Cansado de todo esto y con miedo de perder su vida, “Titi” se despidió de sus amigas las animas y éstas lo despidieron dándole las gracias por sus rezos y cuidados, con un desfile de lucecitas que no eran luces pero alumbraban, tanto que le señalaron el camino que lo guió al encuentro consigo mismo, permitiéndole dejar el vicio que lo había atrapado, sin necesidad de ningún centro de rehabilitación, solo con la firme decisión de regenerarse. Hoy en día, “Titi” es una persona sana y servicial que todo el pueblo quiere, saluda y busca para hacerle encargos y de paso sacarle las anécdotas que vivió en sus veintiséis meses de inquilino en la bóveda 108 del cementerio. Algunas personas que fueron testigos de lo que vivió “Titi”, se asombran de verlo regenerado y útil a la sociedad, se asombran del camino que sufrió ese muerto que debían buscar en el cementerio para que fuera a lavar un carro, “estamos en la hija de puta olla, desde que tengamos que venir al cementerio a buscar un cadáver para que me lave el carro”, afirmó alguien un día, cuando le contaron el cuento de “Titi” y su bóveda; tuvo que verlo para creerlo. Con una cortesía digna de admiración en un hombre de su clase, “Titi” se ríe de su pasado y en el interior de su alma, lanza ruegos a sus amigas las ánimas del purgatorio; y ruega en especial, a la de su madre, para que no lo vuelva a dejar caer en las tentaciones de la droga, y de paso lo libre de los actos que a él le tocó ver y espantar.

“Titi” es un hombre absolutamente diferente, con ganas de vivir y salir adelante; hoy en día trabaja como pintor de fincas y en esta ocasión fue contratado para pintar 13 de éstas, es un hombre solidario y respetuoso, que vive al lado de 3 hermanas con las que no se lleva muy bien debido a su cambio de actitud para enfrentar la vida, y además, vive al lado de su padre, del cual volvió a ser amigo en tristes circunstancias, ya que hoy en día Don Alejandro está un poco mal de la cabeza, pero “Titi” lo ayuda y le ofrece lo mejor que puede brindarle: su amor y comprensión en todo momento.

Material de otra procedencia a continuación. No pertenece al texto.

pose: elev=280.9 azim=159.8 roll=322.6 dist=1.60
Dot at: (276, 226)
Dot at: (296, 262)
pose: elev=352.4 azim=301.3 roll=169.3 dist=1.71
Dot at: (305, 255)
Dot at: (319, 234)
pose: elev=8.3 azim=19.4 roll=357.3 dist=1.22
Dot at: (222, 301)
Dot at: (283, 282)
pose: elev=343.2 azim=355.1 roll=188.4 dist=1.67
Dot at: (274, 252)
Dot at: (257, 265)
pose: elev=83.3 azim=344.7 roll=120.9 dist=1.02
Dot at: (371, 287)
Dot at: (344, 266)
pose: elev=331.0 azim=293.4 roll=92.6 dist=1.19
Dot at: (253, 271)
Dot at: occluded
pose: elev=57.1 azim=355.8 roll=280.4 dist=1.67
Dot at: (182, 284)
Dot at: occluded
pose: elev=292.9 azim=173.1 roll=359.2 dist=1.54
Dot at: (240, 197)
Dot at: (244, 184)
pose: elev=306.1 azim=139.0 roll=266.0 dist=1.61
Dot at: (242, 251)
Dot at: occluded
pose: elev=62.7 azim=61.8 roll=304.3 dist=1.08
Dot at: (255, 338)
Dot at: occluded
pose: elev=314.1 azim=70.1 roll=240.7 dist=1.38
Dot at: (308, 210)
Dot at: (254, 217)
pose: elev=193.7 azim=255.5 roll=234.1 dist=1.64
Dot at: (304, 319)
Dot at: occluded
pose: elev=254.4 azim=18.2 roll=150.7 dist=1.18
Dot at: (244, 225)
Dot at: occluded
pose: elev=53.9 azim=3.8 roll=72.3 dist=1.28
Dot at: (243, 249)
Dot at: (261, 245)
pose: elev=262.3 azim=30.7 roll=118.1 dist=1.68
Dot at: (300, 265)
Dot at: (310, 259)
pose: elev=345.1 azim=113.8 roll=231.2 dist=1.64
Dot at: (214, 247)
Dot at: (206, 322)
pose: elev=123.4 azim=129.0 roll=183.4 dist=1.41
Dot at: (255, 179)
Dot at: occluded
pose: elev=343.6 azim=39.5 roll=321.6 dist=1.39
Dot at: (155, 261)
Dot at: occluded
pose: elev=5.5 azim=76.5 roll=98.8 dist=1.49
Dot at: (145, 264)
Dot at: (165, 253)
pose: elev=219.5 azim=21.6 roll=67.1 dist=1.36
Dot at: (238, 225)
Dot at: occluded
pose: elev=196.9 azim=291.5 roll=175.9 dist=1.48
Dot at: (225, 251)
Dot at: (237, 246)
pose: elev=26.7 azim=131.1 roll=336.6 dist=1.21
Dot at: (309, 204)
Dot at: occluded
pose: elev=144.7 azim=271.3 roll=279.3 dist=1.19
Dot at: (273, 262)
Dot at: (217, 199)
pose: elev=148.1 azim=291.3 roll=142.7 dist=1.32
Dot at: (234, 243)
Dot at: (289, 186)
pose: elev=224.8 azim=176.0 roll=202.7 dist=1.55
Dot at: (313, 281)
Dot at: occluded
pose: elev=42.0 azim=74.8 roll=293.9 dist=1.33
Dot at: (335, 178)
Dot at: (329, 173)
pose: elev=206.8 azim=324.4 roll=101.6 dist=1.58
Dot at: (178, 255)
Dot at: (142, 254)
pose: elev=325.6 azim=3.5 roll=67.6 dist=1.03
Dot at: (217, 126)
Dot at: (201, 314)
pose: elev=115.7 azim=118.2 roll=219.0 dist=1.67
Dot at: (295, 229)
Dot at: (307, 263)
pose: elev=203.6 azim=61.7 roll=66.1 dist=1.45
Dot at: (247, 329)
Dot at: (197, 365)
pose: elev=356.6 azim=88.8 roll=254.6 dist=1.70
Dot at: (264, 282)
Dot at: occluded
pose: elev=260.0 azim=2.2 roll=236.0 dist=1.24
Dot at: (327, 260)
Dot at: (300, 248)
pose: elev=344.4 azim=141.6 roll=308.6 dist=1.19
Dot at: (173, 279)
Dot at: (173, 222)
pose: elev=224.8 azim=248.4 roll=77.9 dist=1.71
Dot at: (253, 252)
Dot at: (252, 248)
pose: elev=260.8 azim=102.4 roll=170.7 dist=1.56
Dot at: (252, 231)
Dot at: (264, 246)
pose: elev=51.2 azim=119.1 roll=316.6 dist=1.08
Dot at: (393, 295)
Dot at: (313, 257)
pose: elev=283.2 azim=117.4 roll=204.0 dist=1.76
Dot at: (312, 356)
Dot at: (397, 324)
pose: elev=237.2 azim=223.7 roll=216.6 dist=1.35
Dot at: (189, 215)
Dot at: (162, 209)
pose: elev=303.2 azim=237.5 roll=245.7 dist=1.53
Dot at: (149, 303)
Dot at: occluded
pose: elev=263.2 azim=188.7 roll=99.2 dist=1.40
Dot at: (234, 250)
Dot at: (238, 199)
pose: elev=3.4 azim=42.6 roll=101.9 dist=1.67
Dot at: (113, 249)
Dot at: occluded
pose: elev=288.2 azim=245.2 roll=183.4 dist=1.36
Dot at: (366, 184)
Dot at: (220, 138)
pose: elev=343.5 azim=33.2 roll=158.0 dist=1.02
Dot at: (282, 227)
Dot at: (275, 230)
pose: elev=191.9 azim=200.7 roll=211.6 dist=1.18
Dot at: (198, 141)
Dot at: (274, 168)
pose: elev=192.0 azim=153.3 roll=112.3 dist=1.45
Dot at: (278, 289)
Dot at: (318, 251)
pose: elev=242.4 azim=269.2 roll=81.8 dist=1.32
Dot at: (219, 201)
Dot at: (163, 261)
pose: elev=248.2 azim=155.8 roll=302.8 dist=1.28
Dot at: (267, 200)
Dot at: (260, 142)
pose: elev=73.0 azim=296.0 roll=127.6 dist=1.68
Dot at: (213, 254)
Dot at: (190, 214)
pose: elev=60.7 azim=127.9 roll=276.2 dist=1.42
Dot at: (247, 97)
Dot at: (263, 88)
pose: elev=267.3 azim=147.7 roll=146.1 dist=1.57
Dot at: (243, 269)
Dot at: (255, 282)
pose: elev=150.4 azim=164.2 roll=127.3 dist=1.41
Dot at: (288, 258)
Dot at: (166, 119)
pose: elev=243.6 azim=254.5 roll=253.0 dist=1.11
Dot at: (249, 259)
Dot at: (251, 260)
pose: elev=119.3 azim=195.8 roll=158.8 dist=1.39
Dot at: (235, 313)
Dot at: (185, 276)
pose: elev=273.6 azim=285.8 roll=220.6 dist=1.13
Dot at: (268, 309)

Personas como Clara Inés, conocen a “Titi” desde antes de caer en la drogadicción y de su paso por el cementerio como muerto viviente; con el paso del tiempo lo valoran más y le tienen un aprecio más grande del que le han tenido siempre, que ha sido mucho. “A “Titi” nunca se le negó la entrada a la casa, ni un almuerzo o cualquier cosa que necesitara, siempre contó con el apoyo de todos en esta casa y es que lo más importante es que aunque “Titi” estuviera entregado a la droga jamás hizo nada malo como robar o matar para que perdiera el cariño de todas las personas que crecimos con él y lo conocimos de toda la vida”. dice Clara, con alegría y entusiasmo.

El 14 de noviembre del presente año, “Titi” cumplirá 15 años de regenerado y en honor a este gran esfuerzo y por supuesto al triunfo que tuvo como una muestra de superación le harán un reconocimiento en las “fiestas del arriero” que se celebrarán del 7 al 12 de noviembre en el municipio, porque fue precisamente en una fiestas que “Titi” tomó la dura y definitiva decisión. Desde aquel día, él prometió que jamás lo verían en la calle después de las seis de la tarde, para recompensar el tiempo que perdió trasnochando y siendo un degenerado en las calles de Ciudad Bolívar; hoy en día y después de tantos años ha cumplido su promesa y se siente feliz y honrado de este reto que se propuso y que a su modo de ver ha sido la mejor decisión que alguien pueda tomar.

“Titi” ha ayudado a muchos drogadictos desde ese momento, con una palabra de aliento y de ánimo los ha motivado para que salgan adelante y entiendan que si se puede, a la única persona que ha podido convencer de tomar tal decisión es a su hija Piedad Marcela, quien consume desde los 10 años, la misma edad en que él comenzó.